Let’s replay my story with me and my friends being black – we’d driven into the city, gone to a comedy club, had a couple beers each, and I’m dropping my friends off in the suburbs.  I come across a car stopped in the middle of the street, running, with its lights out, and make the mistake of mouthing off to the driver, who turns out to be a police officer….who looks in the rear view mirror, and notices that my friends and I don’t fit the neighborhood profile, don’t look like most of the folks who live on that block, maybe to that officer don’t look all that harmless.  So the  officer figures that, at the very least, he should check us out.  And so, instead of pulling his unmarked car over to the curb and letting us go on our way, he steps out of the car, walks up to my car and asks for license and registration.   Perhaps he asks my friends and I to step out of the car.  Perhaps, smelling beer on my breath – I’d had two earlier that evening, remember - he asks me to walk a straight line.  A reasonable enough request, except I have recurring problems with dizziness, especially when change positions, such as when I first stand up after having been sitting for a while, and so it’s entirely possible I would have stumbled and lost my balance.   And perhaps things would have gone downhill from there.  If the officer is upset enough, perhaps I don’t go home that night.  If I panic and do something to cause the officer to reach for his gun, perhaps I don’t go home ever.   And, if that happens, the police department could always release a video of me yelling out the window, and justify the shooting on the basis of my inappropriate behavior, saying I was behaving in a threatening manner.  As the event actually occurred, even though I did something monumentally stupid, the officer gave my friends and me the benefit of the doubt.  Had we been black, we still might have gotten the benefit of the doubt – or not.  And the consequences of “not” could have been quite detrimental, could have sent my life careening off in an altogether different direction, or perhaps ended it altogether.

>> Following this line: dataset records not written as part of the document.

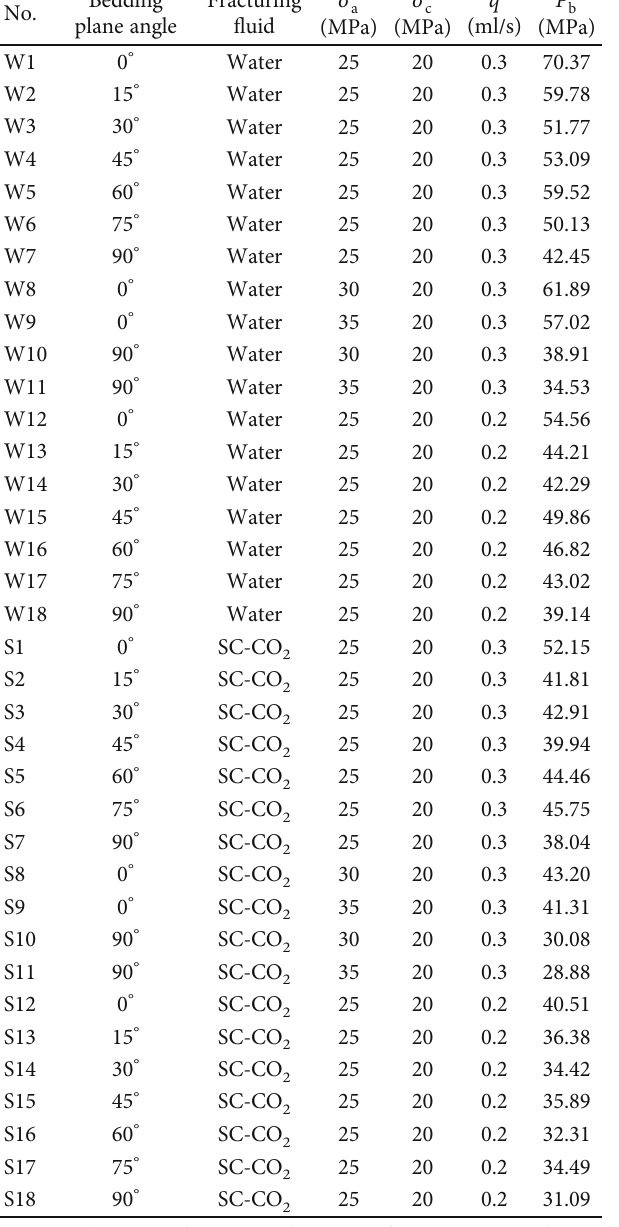
Table 1: Summary of the fracturing experiments results. Bedding No.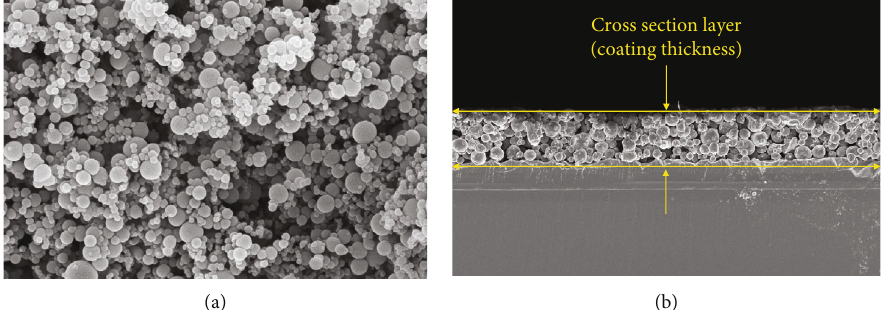
Figure 10: (a) Surface morphology of the A-IV-coated solar cell. (b) Cross-sectional view of the A-IV-coated solar cell.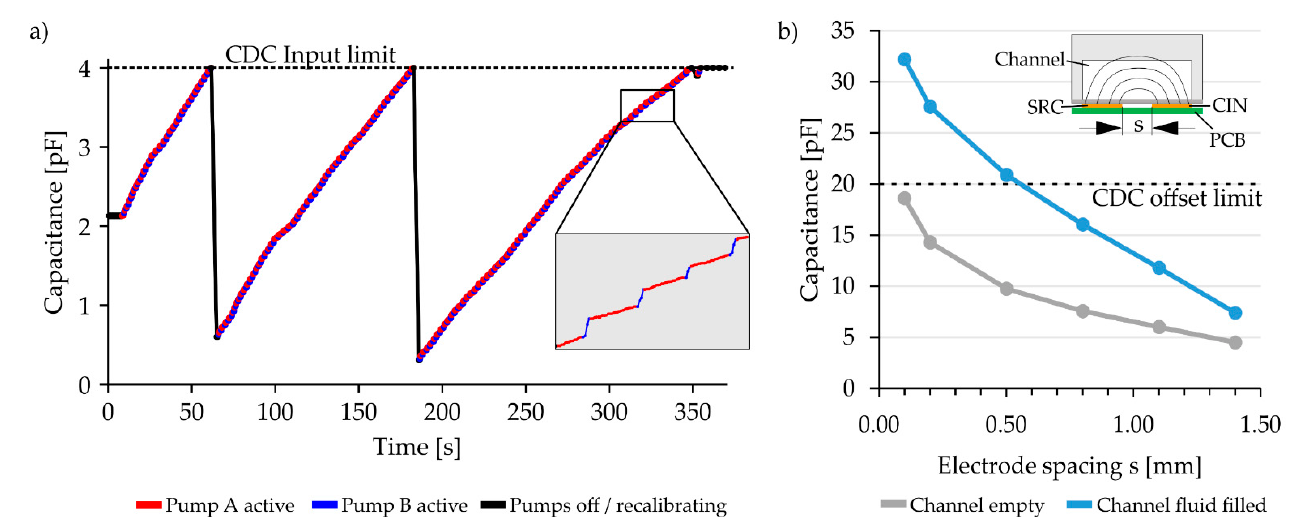
Figure 4. ( a ) Capacitance data measured by the “meander” electrode. The capacitance rises as fluid is pumped into the meander channel. The capacitance induced by each pump is used to determine when to switch the pumps. The insert shows exemplary data in more detail. The “blue” pump has a higher flow rate; therefore, the capacitance rises quicker when the blue pump is active. Recalibration steps are performed just before the meander capacitance reaches a value of 4 pF (=2 16 counts). The recalibration moves the active sensor range by internally subtracting a capacitance offset and moving the measured capacitance back towards the bottom of the ±2 pF sensor range, thus increasing the high-resolution sensing range of the system. ( b ) Simulation data showing the capacitance of empty and full meander channels for variations in the electrode spacing s between the excitation electrode (SRC) and the measurement electrode (CIN). If 𝑠 is smaller than 0.6 mm, then the capacitance of the associated meander electrode exceeds the CDC capacitance offset limit (dotted line) and hence the sensor range when the channel is filled with fluid. For the final system, an electrode spacing of s = 0.8 mm was chosen.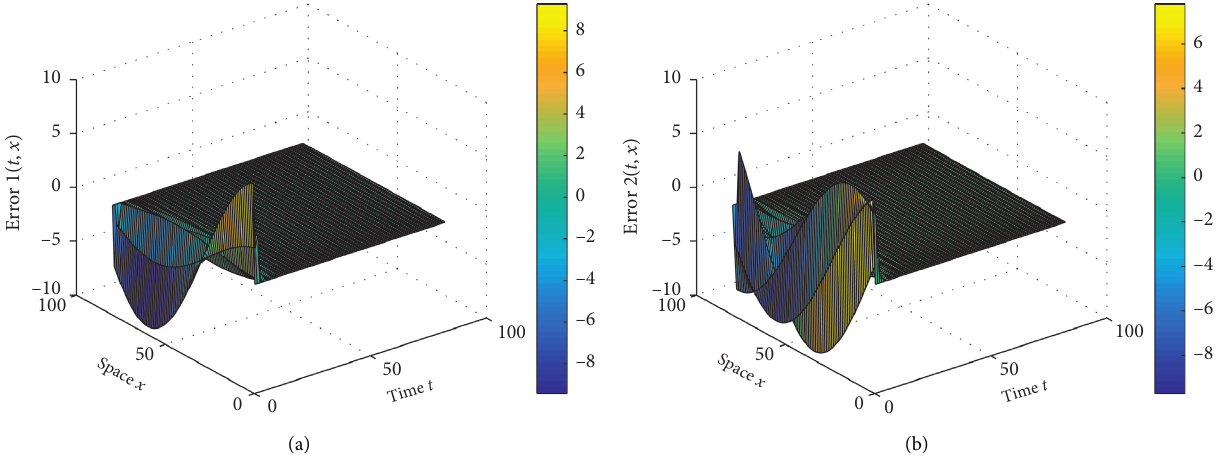
Figure 2: Synchronization errors between systems (24) and (25), under controller (30).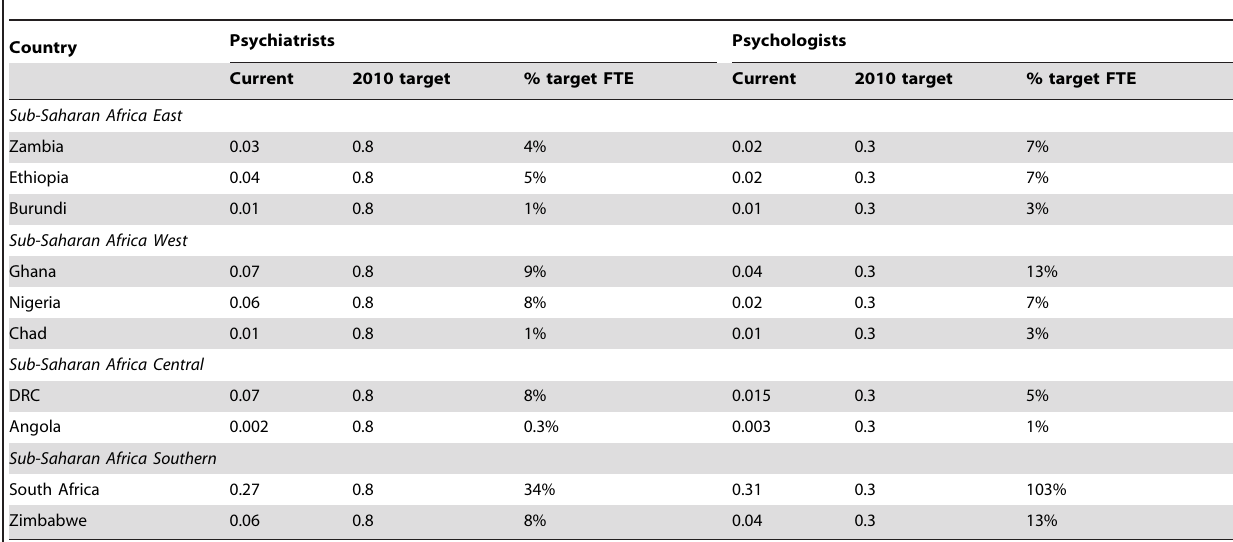
Table 2. Current and target 2010 FTE psychiatrists and psychologists per 100,000 population for selected countries in Sub- Saharan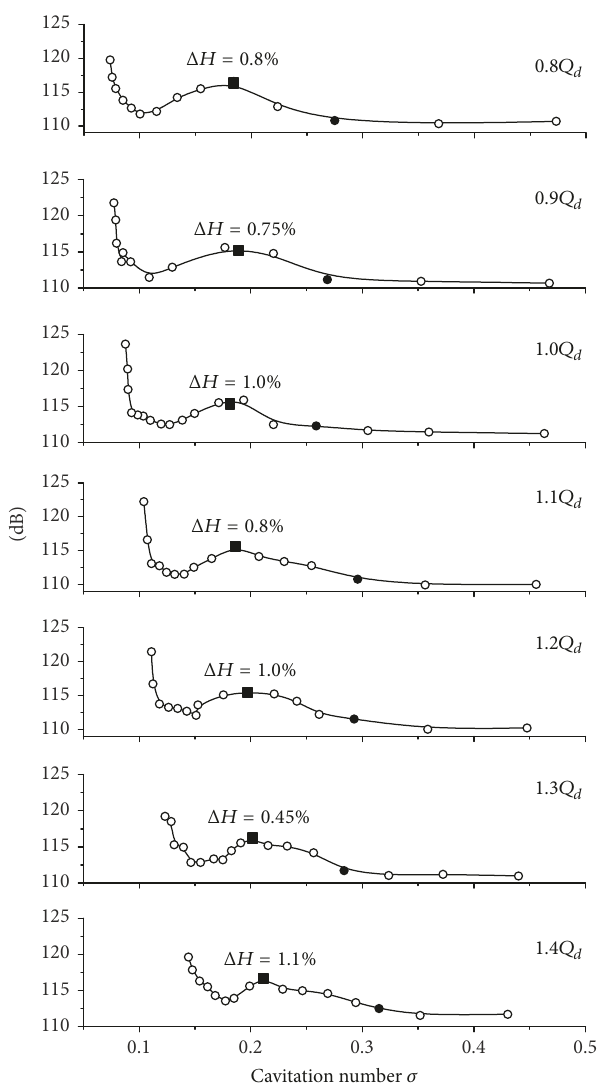
Figure 10: RMS values in 10–500 Hz frequency band versus cavita- tion number along 𝑦 direction of V 1 under various flow rates.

I go through all that, just as an example that, like me, if we did deep enough into the recesses of our memories, I think most of us have done stupid stuff, maybe even stupid borderline illegal stuff, stupid stuff that, under only slightly different circumstances, could have had us run afoul of the police, stuff that, if caught on a snippet of video and played over and over on prime time TV, would give people a misleading impression of who we are.  Fortunately, most of us will take those memories to the grave, with none the wiser.  It’s safe to say that no human being, created in God’s image, of any race, deserves to have the value of their life negated because they shoved a clerk, or shoplifted cigars, or sold loose cigarettes, or played with a toy gun, or because these or other inappropriate actions were caught on film.   In today’s reading from Mark’s gospel, John the Baptist invites us not to point the finger at “those people” – however defined – but rather to look at the three fingers pointing back at us, ponder our own complicity in the evil we see around us, and to repent, to turn and begin anew, to begin changing the world by changing ourselves.

In a few minutes, we will be sharing in the sacrament of Holy Communion.  As we share, may we remember that the table at which we gather is a small part of a much larger table that extends around the world, a table at which sinners and saints of every description gather.  In the waters of our baptism and as we share bread and wine at the table of the Lord, Christ has broken down every dividing wall, so that, as St Paul wrote, there is neither Jew nor Greek, free nor slave, male or female.  It’s a foretaste of that heavenly banquet table where many will come from the north and the south and the east and the west and sit together, where Officer Darrell Wilson and Michael Brown, Eric Garner and Officer Daniel Pantaleo, where George Zimmerman and Trayvon Martin will sit at table together and eat and drink in Christ’s presence, surrounded and enveloped by Christ’s encompassing love.  May our lives today reflect that love, inviting our neighbors, those neighbors we love and those neighbors we can’t stand, to taste and see that the Lord is good.  May we live such transparent lives that, in all we say and do, our neighbors can see only the crucified and risen Christ.  Amen.